Он мысленно представляет себе хаос костей, обуглившихся и белых, черепа без челюстей, челюсти без черепов, кости ног, попавшие в грудную клетку. У Паля были не в меру маленькие руки для взрослого, у Кройзинга — не в меру длинные.
— Как ты думаешь, положат они лейтенанта вместе с солдатами?
— Гм, — говорит Лебейдэ, — если поразмыслить, то, я думаю, да. Главный врач — человек разумный, одна могила требует меньше работы, чем две. А при воскресении из мертвых дежурный ангел уже рассортирует их, не правда ли? Тебе хорошо, — меняет он тему разговора, — ты отчаливаешь отсюда. Это самое разумное, что ты можешь сделать.
Похудевший, вконец измученный, Бертин пожимает плечами, низко опустив голову. Он чувствует себя виноватым, что покидает друзей; он и не думает отрицать, что совесть его нечиста. Лебейдэ тем временем рассматривает свое удачное произведение — длинную кишку из шинели, — самому кайзеру под стать. Затем с помощью Бертина оборачивает шинель вокруг вещевого мешка, крепко-накрепко держит концы и захватывает шинель правым ремнем, а Бертин — левым. Он и так всегда удивлялся, продолжает Лебейдэ, что Бертин уже давно не сбежал.
— Ведь это же моя рота, — бормочет Бертин и закрепляет верхний ремень посредине колбасы.
Лебейдэ удивленно смотрит на него. Какую пользу принесло им или кому-нибудь в мире его пребывание здесь? И кто, собственно, требовал от него, чтобы он проявлял такую заботу о друзьях по роте? Бертин отходит на несколько шагов, засовывает руки в карманы, с перекошенным лицом осматривает мешок.
— Так мне подсказывало мое чувство, — отвечает он медленно, помолчав. — Другого обязательства у меня нет.
Бертин предпочитает умолчать о своем бессилии изменить что-либо в обстоятельствах, в которые он впутался. Лебейдэ едва ли стал бы вникать во все эти тонкости.
Он закуривает одну из папирос Бертина, они все равно остаются ему в наследство.

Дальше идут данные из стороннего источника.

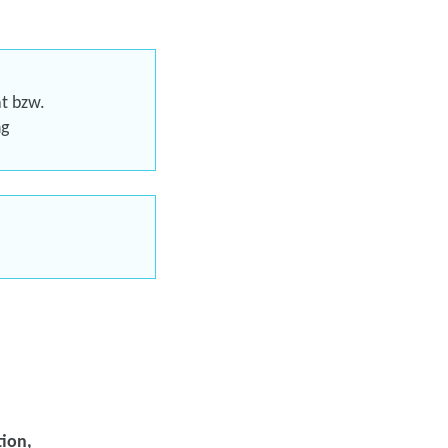
n, Kommunikation und
 Basics
at bzw.
ng
Förderung
-Online-Trainings
uns jetzt
en
tion,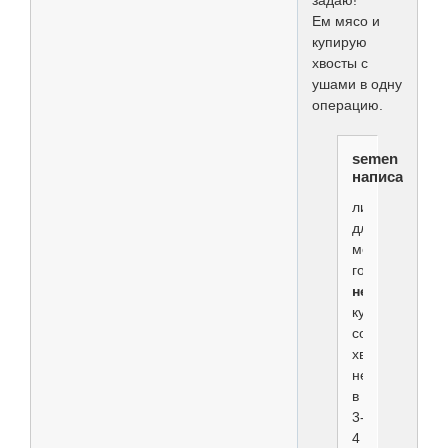
Ем мясо и
купирую
хвосты с
ушами в одну
операцию.
semen
написал(а):
лично
для
меня
гораздо
неправильне
купировать
собаке
хвост
не
в
3-
4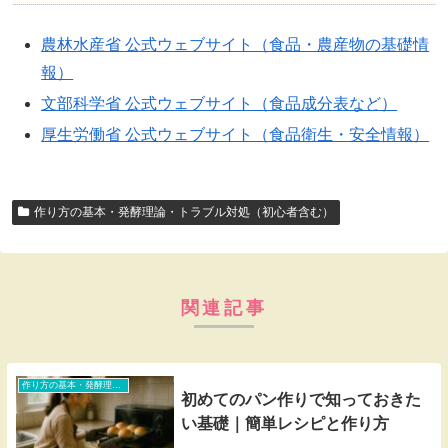
農林水産省 公式ウェブサイト（食品・農産物の基礎情
報）
文部科学省 公式ウェブサイト（食品成分表など）
厚生労働省 公式ウェブサイト（食品衛生・安全情報）
作り方の基本・発酵理論・トラブル対処（初心者含む）
関連記事
作り方の基本・発酵理論・トラブル対処（初心者含む）
初めてのパン作りで知っておきた
い基礎｜簡単レシピと作り方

Такого рода чувства не имеют никакой цены в его глазах, поясняет он. G такими чувствами человек легко попадает в беду.
— Вильгельм, — говорит он вдруг, — конечно, хорошо понял бы это. Чувства — это для «чистой публики». Иногда мне кажется, что эти люди приспособили наши чувства для собственных надобностей. Я кое-что открою тебе, дружище: для нашего брата важно то, что мы думаем. Чем больше мы думаем, чем больше вникаем в сущность вещей, тем здоровее это для нас. Я полагаю, ты не в обиде за то, что я причисляю тебя к нашим, товарищ.
Бертин не обижен, о нет. Напротив, он чувствует себя согретым, растроганным, он очень рад и доволен, что его включили в этот круг.

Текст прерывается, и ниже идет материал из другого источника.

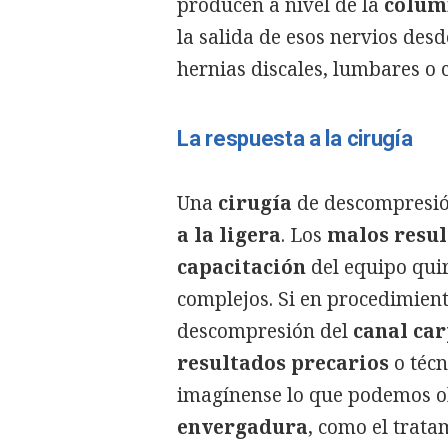
producen a nivel de la
colum
la salida de esos nervios des
hernias discales, lumbares o
La respuesta a la cirugía
Una
cirugía
de descompresió
a la ligera
. Los
malos resul
capacitación
del equipo qui
complejos. Si en procedimien
descompresión del
canal ca
resultados precarios
o técn
imagínense lo que podemos 
envergadura
, como el trat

— Все утро я и так и этак прикидывал: в чем же, скажите, наша ошибка — моя и Вильгельма? Каким образом мы просчитались? И я сказал себе: не надо было забегать вперед. Ты и я — мы оба здоровы, у нас есть голова па плечах. Для Вильгельма же осталось одно — братская могила, и берлинским рабочим придется обходиться без него… Но что утешительно — они без него обойдутся. Конечно, с Вильгельмом дело пошло бы скорее. У парня была хорошая смекалка, и он испытал на собственной шкуре все, что может испытать человек, неосторожно выбравший своих родителей. И он понимал шутку, по давал себя околпачивать; он знал, что господа ничего не дарят нашему брату и что, если они удостаивают нас спичкой, мы расплачиваемся за это целой коробкой сигар. И — вот поди же — он не учел всего, теперь это ясно. В чем же ошибка, скажи?

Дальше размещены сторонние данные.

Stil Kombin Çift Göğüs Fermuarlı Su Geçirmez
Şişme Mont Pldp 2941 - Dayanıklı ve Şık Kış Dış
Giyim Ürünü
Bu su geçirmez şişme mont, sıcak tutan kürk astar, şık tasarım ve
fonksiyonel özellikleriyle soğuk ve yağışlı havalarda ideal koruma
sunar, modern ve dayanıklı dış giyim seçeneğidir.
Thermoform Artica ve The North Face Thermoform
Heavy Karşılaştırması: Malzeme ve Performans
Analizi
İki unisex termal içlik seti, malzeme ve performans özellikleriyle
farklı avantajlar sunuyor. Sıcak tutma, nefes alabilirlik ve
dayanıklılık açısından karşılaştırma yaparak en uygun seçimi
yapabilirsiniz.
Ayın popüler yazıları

Бертин занят складыванием одеял, которые надо засунуть под клапан вещевого мешка. Он с трудом следит за нитью разговора, так как перед ним все еще стоит живой Паль: его улыбка, любовь к красивому шрифту и газетному кварталу Берлина с машинными залами и кипами белой бумаги в деревянной обшивке, к запаху типографской краски и керосина от свежеотпечатанных газет; его увлечение экскурсиями в Трептов и на Мюгельзее, привязанность к высоким берегам Гафели у Большого окна к серовато-зеленым бранденбургским соснам. Как же ему сообразить с такой быстротой, была ли ошибка в расчете, стоившая жизни Вильгельму Палю? И был ли тут расчет?